On today's earnings call with investors, Uber boasted about the strategic advantage gained by the company from the deployment of its dynamic pricing system (aka 'up-front pricing') since it was rolled out across the UK and Europe from January 1, 2023. On the call with Wall Street investors, Uber CEO, Dara Khosrowshahi said:

So I think that what we can do better is actually targeting of different trips to different drivers based on their preferences or based on behavioral patterns that they're showing us, that really is the focus going forward, offering the right trip at the right price to the right driver, which is a win-win-win, the rider wait time is lower, drivers are seeing the trips that they want at the right price and the network gets more and more efficient.
And I would also say that the nature of upfront fares, you've gone from just flat time and distance to now kind of point estimates for every single trip based on the driver. It accrues to players who have the kind of data skills and the amount of data that we have. We have more of these point estimates, we make more of those point estimates, than anyone else.

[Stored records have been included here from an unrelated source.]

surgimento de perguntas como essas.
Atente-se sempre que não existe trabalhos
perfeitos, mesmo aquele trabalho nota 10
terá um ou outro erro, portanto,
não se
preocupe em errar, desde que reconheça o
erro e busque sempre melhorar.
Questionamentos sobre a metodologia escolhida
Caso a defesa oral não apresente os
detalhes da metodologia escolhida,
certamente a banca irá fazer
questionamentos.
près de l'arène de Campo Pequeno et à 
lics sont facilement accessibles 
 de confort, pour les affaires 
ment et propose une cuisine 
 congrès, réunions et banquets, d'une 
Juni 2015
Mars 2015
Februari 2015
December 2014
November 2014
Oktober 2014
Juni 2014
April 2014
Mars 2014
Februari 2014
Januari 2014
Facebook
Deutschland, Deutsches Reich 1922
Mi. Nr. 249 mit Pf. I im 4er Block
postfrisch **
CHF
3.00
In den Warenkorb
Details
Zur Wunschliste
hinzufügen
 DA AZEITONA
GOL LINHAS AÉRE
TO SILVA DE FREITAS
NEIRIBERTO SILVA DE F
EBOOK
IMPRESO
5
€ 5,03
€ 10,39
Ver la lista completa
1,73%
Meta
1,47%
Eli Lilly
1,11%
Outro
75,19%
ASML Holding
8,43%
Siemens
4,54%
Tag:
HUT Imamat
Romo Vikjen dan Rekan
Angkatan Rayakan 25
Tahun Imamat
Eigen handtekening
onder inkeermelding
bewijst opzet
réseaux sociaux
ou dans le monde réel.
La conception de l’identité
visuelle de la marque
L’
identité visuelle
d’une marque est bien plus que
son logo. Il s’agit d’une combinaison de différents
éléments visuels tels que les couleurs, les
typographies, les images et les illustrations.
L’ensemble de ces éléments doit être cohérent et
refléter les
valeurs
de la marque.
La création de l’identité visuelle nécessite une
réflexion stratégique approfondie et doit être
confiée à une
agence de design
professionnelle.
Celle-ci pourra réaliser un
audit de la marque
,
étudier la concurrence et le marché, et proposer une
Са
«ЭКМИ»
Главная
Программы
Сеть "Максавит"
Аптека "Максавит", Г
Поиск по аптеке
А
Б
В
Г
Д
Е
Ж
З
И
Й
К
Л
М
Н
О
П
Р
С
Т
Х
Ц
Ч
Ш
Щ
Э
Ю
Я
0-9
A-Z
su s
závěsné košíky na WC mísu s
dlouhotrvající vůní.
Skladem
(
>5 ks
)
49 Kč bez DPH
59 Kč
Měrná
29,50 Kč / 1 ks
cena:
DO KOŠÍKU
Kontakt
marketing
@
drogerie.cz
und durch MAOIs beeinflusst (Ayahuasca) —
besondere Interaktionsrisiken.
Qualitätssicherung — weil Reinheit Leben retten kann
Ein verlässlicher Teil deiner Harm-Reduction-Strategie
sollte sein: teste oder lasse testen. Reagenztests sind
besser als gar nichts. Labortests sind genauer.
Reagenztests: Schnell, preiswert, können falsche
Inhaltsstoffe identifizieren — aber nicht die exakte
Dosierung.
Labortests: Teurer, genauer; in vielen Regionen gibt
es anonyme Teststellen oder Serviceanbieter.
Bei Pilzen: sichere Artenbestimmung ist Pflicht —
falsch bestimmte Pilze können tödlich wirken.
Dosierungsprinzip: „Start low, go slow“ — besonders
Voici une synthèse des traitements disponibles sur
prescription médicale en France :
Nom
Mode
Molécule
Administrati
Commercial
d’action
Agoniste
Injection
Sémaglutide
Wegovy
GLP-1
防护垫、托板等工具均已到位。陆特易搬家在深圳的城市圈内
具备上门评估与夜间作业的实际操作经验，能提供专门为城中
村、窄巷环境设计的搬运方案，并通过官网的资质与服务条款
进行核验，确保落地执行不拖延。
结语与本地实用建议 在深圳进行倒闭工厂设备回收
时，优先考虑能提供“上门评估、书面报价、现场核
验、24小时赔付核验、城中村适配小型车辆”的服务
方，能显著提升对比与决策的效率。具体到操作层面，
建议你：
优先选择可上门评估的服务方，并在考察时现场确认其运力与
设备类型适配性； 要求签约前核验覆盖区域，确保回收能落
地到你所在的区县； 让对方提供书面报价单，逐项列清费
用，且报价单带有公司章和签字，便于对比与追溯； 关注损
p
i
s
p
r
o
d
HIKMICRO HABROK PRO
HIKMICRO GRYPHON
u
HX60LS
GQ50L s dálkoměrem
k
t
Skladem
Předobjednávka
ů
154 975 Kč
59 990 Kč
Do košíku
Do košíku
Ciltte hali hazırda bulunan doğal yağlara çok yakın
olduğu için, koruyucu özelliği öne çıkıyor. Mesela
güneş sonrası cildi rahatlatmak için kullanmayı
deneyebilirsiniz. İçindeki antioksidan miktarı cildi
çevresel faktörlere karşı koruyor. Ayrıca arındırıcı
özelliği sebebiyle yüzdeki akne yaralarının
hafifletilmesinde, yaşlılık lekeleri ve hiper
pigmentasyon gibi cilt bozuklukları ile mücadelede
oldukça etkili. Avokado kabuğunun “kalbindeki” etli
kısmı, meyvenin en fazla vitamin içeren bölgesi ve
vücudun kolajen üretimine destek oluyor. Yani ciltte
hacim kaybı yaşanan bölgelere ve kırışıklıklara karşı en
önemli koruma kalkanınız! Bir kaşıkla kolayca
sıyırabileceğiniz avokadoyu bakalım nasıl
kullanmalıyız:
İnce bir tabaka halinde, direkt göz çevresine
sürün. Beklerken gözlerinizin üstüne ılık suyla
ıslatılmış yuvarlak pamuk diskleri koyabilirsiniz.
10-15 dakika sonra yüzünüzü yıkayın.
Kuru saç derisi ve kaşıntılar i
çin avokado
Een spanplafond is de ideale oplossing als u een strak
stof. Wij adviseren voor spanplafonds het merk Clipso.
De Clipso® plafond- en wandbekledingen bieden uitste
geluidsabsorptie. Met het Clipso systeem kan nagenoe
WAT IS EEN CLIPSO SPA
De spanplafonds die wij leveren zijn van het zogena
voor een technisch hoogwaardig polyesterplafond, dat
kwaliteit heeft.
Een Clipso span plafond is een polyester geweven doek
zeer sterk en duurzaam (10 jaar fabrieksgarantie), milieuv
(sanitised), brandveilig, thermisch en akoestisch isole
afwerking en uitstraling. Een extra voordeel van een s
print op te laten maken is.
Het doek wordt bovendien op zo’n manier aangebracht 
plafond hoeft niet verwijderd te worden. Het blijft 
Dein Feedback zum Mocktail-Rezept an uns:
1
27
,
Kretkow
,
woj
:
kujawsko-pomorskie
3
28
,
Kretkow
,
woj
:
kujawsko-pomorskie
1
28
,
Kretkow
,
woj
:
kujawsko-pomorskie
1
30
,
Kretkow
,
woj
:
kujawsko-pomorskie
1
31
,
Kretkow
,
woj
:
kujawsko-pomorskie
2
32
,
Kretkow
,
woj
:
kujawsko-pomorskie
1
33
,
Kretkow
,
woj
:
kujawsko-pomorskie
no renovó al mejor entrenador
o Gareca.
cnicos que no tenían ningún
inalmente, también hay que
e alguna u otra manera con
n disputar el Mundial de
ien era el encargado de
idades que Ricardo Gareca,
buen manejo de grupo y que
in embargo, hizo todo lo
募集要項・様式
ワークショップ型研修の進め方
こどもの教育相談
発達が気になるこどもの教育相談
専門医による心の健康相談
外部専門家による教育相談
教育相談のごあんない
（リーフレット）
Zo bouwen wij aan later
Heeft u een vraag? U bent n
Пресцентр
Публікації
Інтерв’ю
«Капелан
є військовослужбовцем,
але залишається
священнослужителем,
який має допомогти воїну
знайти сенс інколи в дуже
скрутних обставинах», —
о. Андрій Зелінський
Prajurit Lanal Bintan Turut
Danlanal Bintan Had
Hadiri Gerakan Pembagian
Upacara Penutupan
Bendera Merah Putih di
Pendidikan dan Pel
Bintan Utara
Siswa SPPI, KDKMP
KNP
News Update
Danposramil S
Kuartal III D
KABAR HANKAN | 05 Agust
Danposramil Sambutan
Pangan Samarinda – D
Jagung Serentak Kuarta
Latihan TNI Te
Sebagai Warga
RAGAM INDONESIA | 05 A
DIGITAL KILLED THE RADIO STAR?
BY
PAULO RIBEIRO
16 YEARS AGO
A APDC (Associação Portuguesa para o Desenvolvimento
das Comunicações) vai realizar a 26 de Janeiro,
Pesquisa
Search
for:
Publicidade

We're making these point estimates both in mobility and delivery. We're doing it globally
So all things being equal, our AI algorithms are going to be able to learn more and are going to be able to be more accurate than anyone else's which is an advantage that over a period of time is absolutely going to accrue to us.

For years, Uber has fobbed off workers, customers, regulators and WIE with the half-truth batch matching explanation. But workers saw an almost immediate deterioration in their pay after 'up-front pricing' (an antonym if ever there was one) was introduced last year.


In WIE's successful legal action against Uber at the Court of Appeal in Amsterdam, the court ruled that Uber, in breach of the GDPR, has not been sufficiently transparent about how 'up-front pricing' algorithms function given the obvious serious impact such AI decision making has on workers.

In addition or thereby, Uber also uses dynamic fares when determining the fare. In the opinion of the court of appeal, [appellant sub 1] et al. have sufficiently substantiated their claim and Uber has not sufficiently substantiated their dispute that the outcome of these decisions, taken as a whole, affects the drivers to a considerable extent. This system is applied to every passenger they carry. These are therefore successive decisions, each with financial consequences that determine the income they can earn.

Despite today's volte-face, we believe Uber has never met its legal obligation to inform workers regarding:

the existence of automated decision-making, including profiling, and........meaningful information about the logic involved, as well as the significance and the envisaged consequences of such processing.......

Nor has Uber properly consulted workers about the risks of such systems, something they are required to do for the completion of regulatory required risk and impact analysis.


And it isn't only workers who face risk from dynamic pricing systems, consumers do too.  A Harvard Business Review paper called for dynamic pricing systems, such as those used by Uber and other gig economy platforms, to be closely regulated due to the risk of exploitation and tacit collusion.


Uber now has many urgent regulatory questions to answer after today's belated, though thoroughly unsurprising, admissions.